As they worked with customers, a pattern began to emerge. Among the many features in their platform, one small component—a third-party insurance service—kept capturing attention. It was the only piece customers consistently wanted to talk about. The brothers paid attention, narrowed their focus, and began building around what the market was clearly asking for. That pivot became Obie.
Today, that experience shapes one of the most important lessons they share with student entrepreneurs: focus matters. Early founders are often tempted by what they call “shiny-object syndrome,” chasing too many ideas at once instead of doubling down on what customers truly value.
“Ask your customer if they’d take out their credit card right now for what you showed them,” Aaron says. “If the answer’s no, you still have work to do.”
The Brother Dynamic
Many founders struggle with co‑founder dynamics, but for the Letzeiser brothers, their differences became strengths. Their age gap and opposite personalities meant little overlap in responsibilities. They also developed a rare level of candor—something only siblings tend to pull off.
“We had one of those conversations an hour ago,” Ryan stated. “He wanted to give me feedback, and I said, ‘I didn’t ask for it.’” But underneath the jokes is something deeper. They’ve been preparing for this partnership for their entire lives.
“No matter what happens, he’ll still be across from me at Thanksgiving,” Aaron says.
Investing in Future Founders
Success didn’t make Aaron and Ryan step away from their roots. If anything, it made them lean in more.
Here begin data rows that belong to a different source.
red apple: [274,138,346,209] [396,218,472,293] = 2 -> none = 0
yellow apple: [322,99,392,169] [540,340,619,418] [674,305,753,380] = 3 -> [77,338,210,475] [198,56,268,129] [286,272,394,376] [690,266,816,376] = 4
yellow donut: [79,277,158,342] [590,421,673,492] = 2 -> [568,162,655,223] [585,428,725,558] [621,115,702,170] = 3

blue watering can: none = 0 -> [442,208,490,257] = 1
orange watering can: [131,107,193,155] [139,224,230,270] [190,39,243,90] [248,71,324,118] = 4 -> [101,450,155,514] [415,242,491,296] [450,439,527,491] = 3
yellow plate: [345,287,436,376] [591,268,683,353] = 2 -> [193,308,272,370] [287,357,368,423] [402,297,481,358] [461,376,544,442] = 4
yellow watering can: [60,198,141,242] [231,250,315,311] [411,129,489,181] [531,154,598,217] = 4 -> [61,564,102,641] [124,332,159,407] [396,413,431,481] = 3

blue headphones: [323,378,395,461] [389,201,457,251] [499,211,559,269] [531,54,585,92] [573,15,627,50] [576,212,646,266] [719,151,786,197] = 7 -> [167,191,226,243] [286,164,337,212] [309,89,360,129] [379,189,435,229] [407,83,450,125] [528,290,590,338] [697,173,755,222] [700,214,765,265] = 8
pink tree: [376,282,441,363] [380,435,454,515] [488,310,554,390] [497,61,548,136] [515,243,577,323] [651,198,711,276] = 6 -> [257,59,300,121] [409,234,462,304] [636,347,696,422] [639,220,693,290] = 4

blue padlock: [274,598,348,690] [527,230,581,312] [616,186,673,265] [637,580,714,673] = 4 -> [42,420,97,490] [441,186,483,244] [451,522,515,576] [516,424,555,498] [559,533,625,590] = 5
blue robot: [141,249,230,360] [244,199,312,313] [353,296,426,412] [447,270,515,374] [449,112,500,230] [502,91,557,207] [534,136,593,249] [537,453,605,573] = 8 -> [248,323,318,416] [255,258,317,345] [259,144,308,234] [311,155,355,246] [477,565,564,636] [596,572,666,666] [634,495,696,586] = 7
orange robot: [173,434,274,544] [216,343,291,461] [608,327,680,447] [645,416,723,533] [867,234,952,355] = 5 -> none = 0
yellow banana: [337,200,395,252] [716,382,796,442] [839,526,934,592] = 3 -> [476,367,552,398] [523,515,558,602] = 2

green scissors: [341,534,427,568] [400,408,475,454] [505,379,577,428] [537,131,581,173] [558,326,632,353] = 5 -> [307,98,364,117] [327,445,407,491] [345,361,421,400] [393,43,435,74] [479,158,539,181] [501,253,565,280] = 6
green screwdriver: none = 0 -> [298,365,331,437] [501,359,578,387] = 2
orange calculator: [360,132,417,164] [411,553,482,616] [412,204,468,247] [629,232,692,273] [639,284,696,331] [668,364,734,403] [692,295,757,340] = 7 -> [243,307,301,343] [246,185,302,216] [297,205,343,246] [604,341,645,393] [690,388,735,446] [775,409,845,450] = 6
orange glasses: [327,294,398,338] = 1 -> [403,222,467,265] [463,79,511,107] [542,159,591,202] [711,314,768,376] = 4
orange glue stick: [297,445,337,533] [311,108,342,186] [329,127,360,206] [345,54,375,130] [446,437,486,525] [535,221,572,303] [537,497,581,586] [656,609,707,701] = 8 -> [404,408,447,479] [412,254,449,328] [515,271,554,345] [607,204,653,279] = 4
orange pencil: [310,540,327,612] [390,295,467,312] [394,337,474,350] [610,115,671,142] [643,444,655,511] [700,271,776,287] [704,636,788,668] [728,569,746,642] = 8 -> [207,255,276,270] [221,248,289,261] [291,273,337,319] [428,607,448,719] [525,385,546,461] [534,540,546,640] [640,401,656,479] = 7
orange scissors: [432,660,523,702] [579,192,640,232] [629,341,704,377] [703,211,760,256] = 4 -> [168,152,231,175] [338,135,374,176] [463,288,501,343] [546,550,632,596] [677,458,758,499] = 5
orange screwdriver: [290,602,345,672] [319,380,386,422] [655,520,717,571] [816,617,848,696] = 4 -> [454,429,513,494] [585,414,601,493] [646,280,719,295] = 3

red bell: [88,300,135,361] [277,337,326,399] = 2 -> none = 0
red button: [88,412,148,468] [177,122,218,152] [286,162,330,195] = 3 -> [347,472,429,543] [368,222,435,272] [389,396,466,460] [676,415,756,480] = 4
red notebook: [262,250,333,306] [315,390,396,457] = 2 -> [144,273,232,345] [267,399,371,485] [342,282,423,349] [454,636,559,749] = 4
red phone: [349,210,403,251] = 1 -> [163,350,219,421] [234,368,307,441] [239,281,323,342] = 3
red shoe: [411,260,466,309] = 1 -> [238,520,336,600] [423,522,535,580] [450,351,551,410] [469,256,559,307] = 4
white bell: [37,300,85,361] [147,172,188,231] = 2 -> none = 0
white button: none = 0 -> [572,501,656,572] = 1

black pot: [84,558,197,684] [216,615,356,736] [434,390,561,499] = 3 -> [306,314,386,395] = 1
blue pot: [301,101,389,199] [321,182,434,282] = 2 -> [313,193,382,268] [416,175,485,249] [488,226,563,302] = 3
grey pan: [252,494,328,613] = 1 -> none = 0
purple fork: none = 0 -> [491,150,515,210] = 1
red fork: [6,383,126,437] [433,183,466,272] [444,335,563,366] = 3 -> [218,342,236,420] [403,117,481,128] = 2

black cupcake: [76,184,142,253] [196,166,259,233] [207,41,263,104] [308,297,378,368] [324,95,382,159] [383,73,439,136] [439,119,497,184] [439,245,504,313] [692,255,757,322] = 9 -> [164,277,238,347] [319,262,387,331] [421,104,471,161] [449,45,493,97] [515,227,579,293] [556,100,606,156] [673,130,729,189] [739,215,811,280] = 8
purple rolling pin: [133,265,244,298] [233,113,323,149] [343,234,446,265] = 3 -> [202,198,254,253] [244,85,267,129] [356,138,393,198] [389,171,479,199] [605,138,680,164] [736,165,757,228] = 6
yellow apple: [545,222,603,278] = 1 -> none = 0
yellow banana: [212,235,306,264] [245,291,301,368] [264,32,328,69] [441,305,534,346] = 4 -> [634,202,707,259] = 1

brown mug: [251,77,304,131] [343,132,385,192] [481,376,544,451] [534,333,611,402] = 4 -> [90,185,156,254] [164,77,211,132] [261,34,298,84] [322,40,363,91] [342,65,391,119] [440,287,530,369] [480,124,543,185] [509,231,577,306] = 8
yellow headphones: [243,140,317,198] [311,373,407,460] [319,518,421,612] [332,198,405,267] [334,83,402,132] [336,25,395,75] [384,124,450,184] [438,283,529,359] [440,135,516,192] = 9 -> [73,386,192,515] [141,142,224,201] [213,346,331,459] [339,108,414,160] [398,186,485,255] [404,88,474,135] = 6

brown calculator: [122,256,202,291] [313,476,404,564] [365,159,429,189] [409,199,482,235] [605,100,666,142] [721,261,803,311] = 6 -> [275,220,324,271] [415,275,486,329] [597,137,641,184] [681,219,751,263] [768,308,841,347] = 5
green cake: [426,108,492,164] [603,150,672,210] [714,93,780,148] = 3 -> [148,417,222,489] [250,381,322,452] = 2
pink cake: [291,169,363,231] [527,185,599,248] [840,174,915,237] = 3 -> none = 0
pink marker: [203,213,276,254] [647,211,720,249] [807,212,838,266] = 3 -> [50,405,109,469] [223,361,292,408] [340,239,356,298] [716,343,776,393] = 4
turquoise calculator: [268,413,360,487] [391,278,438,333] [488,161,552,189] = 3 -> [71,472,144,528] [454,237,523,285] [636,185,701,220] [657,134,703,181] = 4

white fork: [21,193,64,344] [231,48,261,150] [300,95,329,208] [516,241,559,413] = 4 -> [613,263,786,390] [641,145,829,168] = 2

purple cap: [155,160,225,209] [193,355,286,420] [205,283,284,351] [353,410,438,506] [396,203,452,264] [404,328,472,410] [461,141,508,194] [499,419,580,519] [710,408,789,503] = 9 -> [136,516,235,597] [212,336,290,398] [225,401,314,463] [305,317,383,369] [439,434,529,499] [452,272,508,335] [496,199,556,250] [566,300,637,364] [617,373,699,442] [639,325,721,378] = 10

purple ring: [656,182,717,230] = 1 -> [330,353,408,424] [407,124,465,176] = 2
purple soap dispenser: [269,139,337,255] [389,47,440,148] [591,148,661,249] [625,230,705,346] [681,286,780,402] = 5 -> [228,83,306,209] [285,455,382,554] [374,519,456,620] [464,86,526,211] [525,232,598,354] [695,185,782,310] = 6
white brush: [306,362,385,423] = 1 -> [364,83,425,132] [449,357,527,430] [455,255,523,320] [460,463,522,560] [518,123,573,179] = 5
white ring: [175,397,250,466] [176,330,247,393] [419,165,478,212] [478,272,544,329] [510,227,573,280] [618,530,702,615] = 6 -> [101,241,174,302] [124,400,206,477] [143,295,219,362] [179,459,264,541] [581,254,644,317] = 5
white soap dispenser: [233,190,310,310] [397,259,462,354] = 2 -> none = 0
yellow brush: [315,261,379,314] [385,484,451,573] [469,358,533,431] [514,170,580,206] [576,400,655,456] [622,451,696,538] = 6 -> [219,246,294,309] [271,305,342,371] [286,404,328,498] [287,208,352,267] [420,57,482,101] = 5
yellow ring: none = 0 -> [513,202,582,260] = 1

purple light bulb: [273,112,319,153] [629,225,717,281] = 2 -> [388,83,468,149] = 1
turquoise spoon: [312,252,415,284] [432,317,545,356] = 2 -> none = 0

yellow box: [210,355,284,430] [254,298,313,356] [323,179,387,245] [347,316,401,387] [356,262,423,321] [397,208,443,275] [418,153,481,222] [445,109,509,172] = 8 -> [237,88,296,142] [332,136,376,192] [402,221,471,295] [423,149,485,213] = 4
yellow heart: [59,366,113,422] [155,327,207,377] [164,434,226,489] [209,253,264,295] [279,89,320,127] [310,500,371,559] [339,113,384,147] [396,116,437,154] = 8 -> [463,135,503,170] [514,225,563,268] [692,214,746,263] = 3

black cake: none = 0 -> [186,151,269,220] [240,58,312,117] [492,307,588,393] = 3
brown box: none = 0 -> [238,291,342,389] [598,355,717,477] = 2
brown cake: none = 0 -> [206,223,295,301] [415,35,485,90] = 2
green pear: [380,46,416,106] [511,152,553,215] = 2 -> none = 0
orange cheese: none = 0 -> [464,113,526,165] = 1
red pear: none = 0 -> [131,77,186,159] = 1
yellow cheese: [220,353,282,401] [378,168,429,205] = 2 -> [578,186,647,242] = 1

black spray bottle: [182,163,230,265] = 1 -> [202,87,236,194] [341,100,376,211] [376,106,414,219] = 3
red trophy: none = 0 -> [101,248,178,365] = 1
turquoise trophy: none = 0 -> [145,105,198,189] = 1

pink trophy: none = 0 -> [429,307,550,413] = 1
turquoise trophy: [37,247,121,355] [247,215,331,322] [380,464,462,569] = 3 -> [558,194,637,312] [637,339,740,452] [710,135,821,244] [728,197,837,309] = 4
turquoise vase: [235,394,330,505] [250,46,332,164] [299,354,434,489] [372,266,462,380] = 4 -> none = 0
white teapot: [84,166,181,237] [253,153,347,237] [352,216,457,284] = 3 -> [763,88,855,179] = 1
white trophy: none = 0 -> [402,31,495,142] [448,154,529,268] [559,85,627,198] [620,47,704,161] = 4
Today, the brothers remain deeply connected to the Burgess Institute through the Spartan Founders Club and mentoring emerging Spartan entrepreneurs who stand exactly where they once stood.
They’ve worked closely with teams like Protein Pints and BRCĒ, long before product launches or Shark Tank appearances. They offer practical advice rooted not just in theory, but in lived experience, missed opportunities, hard pivots, fortunate timing, and the luck that accompanies perseverance.
“Any success story includes luck,” Aaron says. “And for us, a lot of that luck came from people who believed in us early. We want to be those people for the next generation.”
Their journey has taken them far beyond East Lansing, but some of the work that feels most meaningful still happens back on campus. When Aaron and Ryan sit with early-stage teams, they’re not trying to map out anyone’s future. They’re helping create the conditions for other Spartans to find their own way forward — the same way others once did for them.
Their success didn’t end with building a company. Today, it continues through the founders they mentor, the ideas they encourage, and the Spartans they help take the next step toward building something of their own.